I recently sat down for a discussion with a group of Undergrads at the University of Chicago. One of the topics that the folks sponsoring the get-together asked me to touch on were my experiences in College. I thought about the toga party (a proxy for my time in a fraternity), the concerts that I had been involved in producing and staging and other activities that I was involved in. I decided that a more productive approach might be to focus on what I had learned (with a big “L”) in College.
Here is what I said:
- I learned that I was no longer the smartest guy in the room. This was a real shock, because until I entered The College, I was. At the UofC I was average or a bit below. But, the experience in The College impressed on me the value (to me) of having really smart (even smarter than me) people around. Valuing smart people as colleagues would be a continuing theme throughout my career and embracing the idea that not being the smartest guy in the room was OK and worked well for me. One might even say it was a cornerstone of my success.
- I also learned that tenacity could make up for what I lacked in pure intelligence. This had its up and downsides. Early in my career (maybe this went further than “early”) this manifested itself in a near Pitbull level of persistence that distinguished me and produced results. It was often at odds with good working relationships.
- Finally, and most importantly, I learned how to learn. When I arrived at the University of Chicago, I could memorize and regurgitate. When I graduated, I could think (see skills below) and to learn on my own. This perhaps more than anything kept me relevant and productive throughout a 40+-year career. The world changed around me and I could adapt because I had the skills (and desire) to change and adopt the skills necessary to be competitive in an increasingly fast changing world.

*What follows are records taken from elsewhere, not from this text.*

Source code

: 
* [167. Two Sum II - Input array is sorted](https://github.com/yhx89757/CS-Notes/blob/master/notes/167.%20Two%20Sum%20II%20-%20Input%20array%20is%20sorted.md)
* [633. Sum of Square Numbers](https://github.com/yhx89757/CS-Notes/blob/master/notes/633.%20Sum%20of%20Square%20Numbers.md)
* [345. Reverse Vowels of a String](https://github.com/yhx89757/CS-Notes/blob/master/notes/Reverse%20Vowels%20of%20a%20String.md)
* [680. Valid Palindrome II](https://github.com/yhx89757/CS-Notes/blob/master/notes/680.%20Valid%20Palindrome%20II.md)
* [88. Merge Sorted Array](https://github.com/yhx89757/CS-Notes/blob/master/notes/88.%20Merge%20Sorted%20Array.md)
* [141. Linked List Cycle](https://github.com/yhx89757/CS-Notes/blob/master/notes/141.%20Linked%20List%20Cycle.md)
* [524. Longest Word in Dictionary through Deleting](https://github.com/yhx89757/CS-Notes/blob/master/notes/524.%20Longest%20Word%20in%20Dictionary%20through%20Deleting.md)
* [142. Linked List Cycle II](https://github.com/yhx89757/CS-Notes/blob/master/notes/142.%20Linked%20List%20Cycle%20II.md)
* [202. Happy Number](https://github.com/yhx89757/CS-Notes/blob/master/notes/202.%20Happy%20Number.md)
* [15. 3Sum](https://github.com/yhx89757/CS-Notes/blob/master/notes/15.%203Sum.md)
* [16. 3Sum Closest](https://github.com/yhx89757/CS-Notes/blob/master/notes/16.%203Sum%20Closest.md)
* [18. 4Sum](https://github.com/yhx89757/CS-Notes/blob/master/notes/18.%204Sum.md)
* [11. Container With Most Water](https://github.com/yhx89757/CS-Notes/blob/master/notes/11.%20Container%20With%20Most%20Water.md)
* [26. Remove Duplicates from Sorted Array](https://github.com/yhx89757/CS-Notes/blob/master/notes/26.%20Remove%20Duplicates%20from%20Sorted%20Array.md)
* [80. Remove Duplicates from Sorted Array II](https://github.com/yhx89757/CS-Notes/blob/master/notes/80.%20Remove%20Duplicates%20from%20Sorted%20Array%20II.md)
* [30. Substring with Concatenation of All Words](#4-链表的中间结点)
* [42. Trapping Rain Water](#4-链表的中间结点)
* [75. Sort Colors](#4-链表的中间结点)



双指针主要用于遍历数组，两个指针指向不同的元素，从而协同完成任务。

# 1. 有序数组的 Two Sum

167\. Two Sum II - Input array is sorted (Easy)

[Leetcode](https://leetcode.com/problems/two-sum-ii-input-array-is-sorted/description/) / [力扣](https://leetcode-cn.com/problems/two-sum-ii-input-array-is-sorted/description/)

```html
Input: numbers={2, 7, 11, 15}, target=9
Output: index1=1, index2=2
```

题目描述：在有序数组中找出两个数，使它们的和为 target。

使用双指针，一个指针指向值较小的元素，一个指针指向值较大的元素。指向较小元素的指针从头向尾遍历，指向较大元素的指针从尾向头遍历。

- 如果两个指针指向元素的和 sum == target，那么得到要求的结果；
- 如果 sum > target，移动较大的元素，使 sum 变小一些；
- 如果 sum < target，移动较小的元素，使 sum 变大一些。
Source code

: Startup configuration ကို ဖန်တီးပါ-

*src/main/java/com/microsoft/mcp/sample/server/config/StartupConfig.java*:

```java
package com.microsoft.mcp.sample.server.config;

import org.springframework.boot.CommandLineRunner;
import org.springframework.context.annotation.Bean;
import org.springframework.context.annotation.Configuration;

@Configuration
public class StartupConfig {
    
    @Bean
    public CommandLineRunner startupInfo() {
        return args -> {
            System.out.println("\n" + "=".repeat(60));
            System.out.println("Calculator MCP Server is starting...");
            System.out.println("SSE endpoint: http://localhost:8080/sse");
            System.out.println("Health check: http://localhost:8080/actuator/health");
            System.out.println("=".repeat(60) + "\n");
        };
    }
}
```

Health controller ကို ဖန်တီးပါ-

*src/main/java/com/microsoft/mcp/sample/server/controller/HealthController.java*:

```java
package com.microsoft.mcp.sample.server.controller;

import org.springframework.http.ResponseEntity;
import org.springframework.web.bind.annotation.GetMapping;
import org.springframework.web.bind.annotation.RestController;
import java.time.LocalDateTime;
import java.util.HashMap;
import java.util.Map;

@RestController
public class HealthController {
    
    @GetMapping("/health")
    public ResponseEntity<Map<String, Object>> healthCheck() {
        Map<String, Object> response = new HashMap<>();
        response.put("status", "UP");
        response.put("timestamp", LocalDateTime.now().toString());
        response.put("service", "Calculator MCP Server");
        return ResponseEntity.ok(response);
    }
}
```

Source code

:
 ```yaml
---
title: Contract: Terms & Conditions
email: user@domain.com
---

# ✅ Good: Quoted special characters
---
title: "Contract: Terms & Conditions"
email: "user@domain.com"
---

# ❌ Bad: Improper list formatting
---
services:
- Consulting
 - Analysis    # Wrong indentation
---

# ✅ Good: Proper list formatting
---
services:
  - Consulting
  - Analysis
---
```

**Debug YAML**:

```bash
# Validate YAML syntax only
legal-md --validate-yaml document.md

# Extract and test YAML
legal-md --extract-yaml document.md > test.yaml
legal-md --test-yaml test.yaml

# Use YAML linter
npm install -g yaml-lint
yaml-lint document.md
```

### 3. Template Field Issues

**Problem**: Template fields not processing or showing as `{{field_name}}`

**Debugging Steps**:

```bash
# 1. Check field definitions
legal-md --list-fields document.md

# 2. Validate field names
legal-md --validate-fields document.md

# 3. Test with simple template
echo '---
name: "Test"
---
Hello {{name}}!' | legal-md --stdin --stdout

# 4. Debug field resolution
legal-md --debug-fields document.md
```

My ability to continue to learn combined with a desire to improve my skills permitted me not just to survive, but to thrive and advance to places people thought impossible. For instance, one of the partners at PW told me that I would never become a partner because I was a “technical guy” and didn’t have the gravitas for that position. I took that as a challenge and sought experiences that would improve my ability to interact with our client’s senior management. This included taking classes designed to develop my listening skills and a decision to teach at the Booth School (then GSB) at the University of Chicago. Teaching a group of Booth MBAs forced me to improve my communications skills and MBAs were a good proxy for the people that Price Waterhouse partners had to deal with to be successful.
There were also three skills that I acquired (actually, began to develop) at the UofC:
- An ability to think. This involves several sub-skills:
- Seeing patterns. Whatever field of work one undertakes, it is essential to be able to see patterns. Whether you are a doctor (and looking at a set of symptoms) or a IT engineer trying to solve a difficult sorting problem, the best in each field see the patterns and are guided to good decisions by being able to interpret and act in what they see.
- An ability to synthesize. I have often said that I have never had an original thought in my entire life, but I am able to look at very complex problems and a set of possible solutions that I have seen elsewhere and modify what I have learned and apply it successfully to the current problem.
- Making decisions based on evidence. I won’t get political here, but good decisions have two inputs and a process. Good decisions require: 1) a thorough understanding of the facts, 2) judgement (an application of a philosophy) and (the process) a systematic review of the facts and philosophy to a achieve the outcome that is demanded by the inputs and not some arbitrary thought or bias. This systematic application of facts and logic is thinking.
- And finally, an ability to construct and make arguments. If you can’t communicate your ideas, they (and you) aren’t much good to anyone.
- An ability to write. To me there are three attributes to good writing:
- It needs to be clear. Good thinking (see previous bullet) leads to good clear writing;
- Unless you can make a compelling argument (or tell a compelling story) you aren’t going to influence your readers and why else would you want to write;
- And finally, you need to make it interesting. I have read so many really good papers that don’t get read because they are not interesting. F. Codd’s description of relational databases is an excellent example. He is writing about game changing thoughts, but his writing (what was laborious and dense) delayed the understanding and acceptance of those ideas.
- And finally, an ability to work with people. I know that there are many of you who might question whether I ever possessed this skill, but I assure you that it was worse before I entered college. I would say that my shortcomings in this area are probably the thing that held me back most. I see this skill as essential to success in any field that requires human interaction.
I closed the discussion by pointing out that the world is changing and it is changing faster and faster. To be successful these undergrads are going to have to deal with a rate of change that is unprecedented in human history and that the ability to learn and adapt after they leave school will be essential to their ability to keep up and stay relevant into the future.